Decimal to Binary Converter in C, C++, Java & Python – Code with Explanation & Examples in Short and Simple

   

C Program

#include <stdio.h>
void toBinary(int n) {
    if (n > 1) toBinary(n/2);
    printf("%d", n%2);
}

C Output

Input: 10  
Output: 1010

C++ Program

#include <iostream>
using namespace std;
void toBinary(int n) {
    if (n > 1) toBinary(n/2);
    cout << n%2;
}

C++ Output

Input: 7  
Output: 111

JAVA Program

void toBinary(int n) {
    if (n > 1) toBinary(n / 2);
    System.out.print(n % 2);
}

JAVA Output

Input: 5  
Output: 101

Python Program

def to_binary(n):
    if n > 1:
        to_binary(n // 2)
    print(n % 2, end='')

Python Output

Input: 13  
Output: 1101

Explanation in Detail

Example

If we consider the number 13 and express it in binary:

13 ÷ 2 = 6 remainder 1

6 ÷ 2 = 3 remainder 0

3 ÷ 2 = 1 remainder 1

1 ÷ 2 = 0 remainder 1

Now, if we flip the remainders from the bottom to the top: 1101

Hence, binary of 13 is 1101.

Real-Life Analogy

Imagine exchanging currency for coins. Suppose you have ₹13, and you can only use ₹8, ₹4, ₹2, and ₹1 coins (which are all powers of 2), you'll pay:

₹8 → yes (now 5 left)

₹4 → yes (now 1 left)

₹2 → no

₹1 → yes

That is saying:

8 (2³): 1

4 (2²): 1

2 (2¹): 0

1 (2⁰): 1

Which results in binary: 1101

Why It Matters

Conversion from decimal to binary is at the heart of computer science. Computers work in binary — everything that you type in a high-level language is ultimately converted into binary operations (0s and 1s).

Learning about this process solidifies your understanding of:

How low-level machine code operates

How bit manipulation occurs

How memory is accessed

It's also a fantastic introduction to recursion, as evident in our solution.

What You Learn from This

You learn the recursive method of dividing up problems into smaller components. You learn about number base systems — an essential component of digital logic and computer architecture.

It teaches you:

How to think in binary

How to construct solutions by adding remainders and division

Recursive programming logic

Interview Relevance and Real Projects

The question is most often requested in interviews as a warm-up or an extension of a larger number system problem.
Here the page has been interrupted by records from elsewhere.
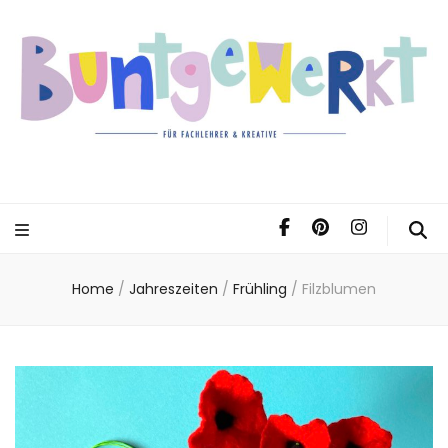
Home
/
Jahreszeiten
/
Frühling
/
Filzblumen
Interviewers can ask follow-ups such as:

Convert binary to decimal

Count number of 1s in binary

Reverse binary bits

Real-life applications include:

Binary encoding of data

Bitmasking and encryption

Microcontroller and low-level programming

SEO-Optimized Explanation

Converting decimal to binary is one of the most fundamental abilities in computer science and programming. One does it by dividing the decimal number repeatedly by 2 and storing the remainders in reverse order, which constitutes the binary form. Whether you’re learning recursion, building number system converters, or preparing for interviews, understanding decimal to binary logic in C, C++, Java, and Python enhances your problem-solving ability. It’s widely used in computer architecture, bit manipulation problems, embedded systems, and real-time data processing. By mastering this logic, students and developers can confidently work on core programming problems and system-level tasks.